壊れるほどに愛さないで
俺が、美織を連れてきたのは、都内から30分程のところにある、大規模アスレチックと併設してる大型公園だ。すぐ隣にショッピングモールがあり、土日は、家族連れや、学生、カップル達で賑わっているが、今日は、平日の午前中とあって、数組の親子連れがいる程度だ。

「美織、こっち」

俺は、美織の手を取ると、指先を絡めた。美織の頬がほんのり染まって、俺は美織に気づかれないように口角を上げる。こんな風に、誰かと手を繋ぐだけで幸せだと感じることなど、3年前は、想像すらできなかった。
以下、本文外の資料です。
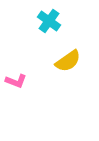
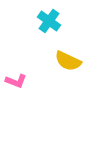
yellow semicircle: rotated 60 degrees clockwise
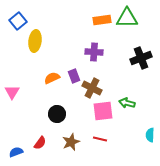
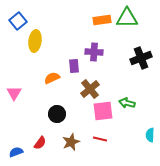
purple rectangle: moved 10 px up; rotated 16 degrees clockwise
brown cross: moved 2 px left, 1 px down; rotated 24 degrees clockwise
pink triangle: moved 2 px right, 1 px down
公園の入場口を入ると、緩やかな樹々に囲まれた坂道を登っていく。

「雪斗、この公園に、コスモス見にきたことあるの?」

俺は、一瞬返答に悩んだが、正直に美織に返事をした。

「うん、付き合っていた子と。でも4年ぶりかな。ここにコスモス見に来るのは」

「そうなんだ……」

美織は、顔に出やすい。そんな顔をしてくれるなんて、俺は、どこかで期待してしまう。いつか美織の心が、俺に向いてくれるんじゃないかって。

「美織と、どうしても、来たかったんだ」

美織が、大きな瞳で俺を見上げた。

「ほら、着いたよ」

繋いだ手をそのままに俺は、青空に向かって咲き誇る色とりどりのコスモスが、揺れる(さま)を静かに眺めた。

赤、黄色、ピンク、オレンジ、そして……白。

美野里の好きだった白いコスモス。花言葉は、純潔だったはずだ。

『白いコスモスが好きなの』

彼女が、笑ってそう言ってた声が、風に乗って何処からか聞こえてくる。